Last Updated on: 22nd November 2023, 01:41 pm
The dreaded hold can drive customers away
British businesses’ call handling standards have come into question as the result of a major new study into telephone practice.
Typically, waiting on hold is seen as a major bugbear but 52 per cent of firms still leave customers listening to nothing but generic music. A further 21 per cent subject callers to beeps, while 17 per cent leave them in silence and five per cent force them to listen to ringing.
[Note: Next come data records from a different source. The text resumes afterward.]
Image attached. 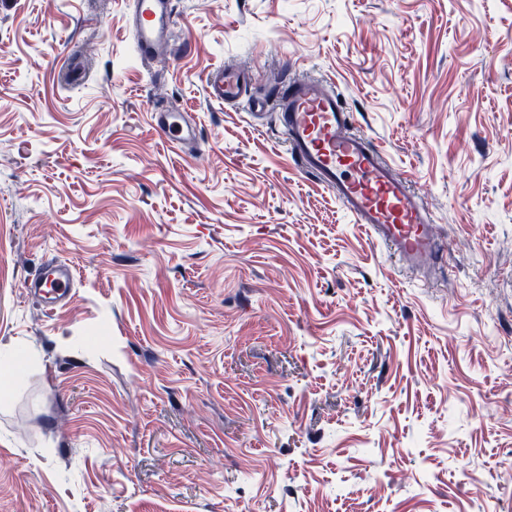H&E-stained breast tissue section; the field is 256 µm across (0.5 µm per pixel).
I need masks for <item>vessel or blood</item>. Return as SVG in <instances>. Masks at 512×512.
Instances as JSON below:
<instances>
[{"label": "vessel or blood", "instance_id": "1", "mask_svg": "<svg viewBox=\"0 0 512 512\" xmlns=\"http://www.w3.org/2000/svg\"><path fill=\"white\" fill-rule=\"evenodd\" d=\"M129 33L137 56L156 59L169 46L172 0H129ZM209 97L221 104L242 103L247 95L244 74L222 67L206 78ZM273 106L291 159L302 172L328 189L356 223L366 225L374 240L407 268L433 269L442 260L436 220L407 176L363 133L332 84L322 78L297 76L282 86ZM154 131L171 146L195 141L197 130L183 115L157 111ZM75 272L46 260L27 281V293L44 308L64 304Z\"/></svg>", "mask_w": 512, "mask_h": 512}]
</instances>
Only two per cent employ brand-consistent voice and music messaging, which is viewed as the best practice approach to handling calls.
The research conducted by audio branding specialist PHMG, which audited 11,129 companies, discovered most risk losing custom by subjecting customers to generic music and audio while on hold.
These figures also suggest call handling standards are not improving when compared to results from a similar study conducted in 2013. The number of companies playing repetitive music has doubled within that period.
Mark Williamson, Sales and Marketing Director at PHMG, said: “Call handling remains a critically undervalued element of customer service and marketing. A previous study of 1,000 UK consumers found 73 per cent will not do business with a company again if their first call isn’t handled to satisfaction.
“Therefore, it is important companies do their utmost to improve the experience. The same study also showed that 51 per cent of customers feel more valued if they hear bespoke voice and music messages on hold, so there are clear steps that can be taken.
“Businesses typically invest large proportions of their marketing budgets in ensuring they look good but it is equally important to create an audio brand that meets the same high standards. The trends over the past three years suggest many companies are simply aiming to use generic music to keep callers entertained but this can actually have the opposite effect.”
The research also found 17 per cent of businesses do not have a voicemail service for when they are unable to answer calls. A further 82 per cent have a standard voicemail message, while less than one per cent use a personalised message.
19 per cent of companies use an interactive voice response (IVR) system to automatically filter calls.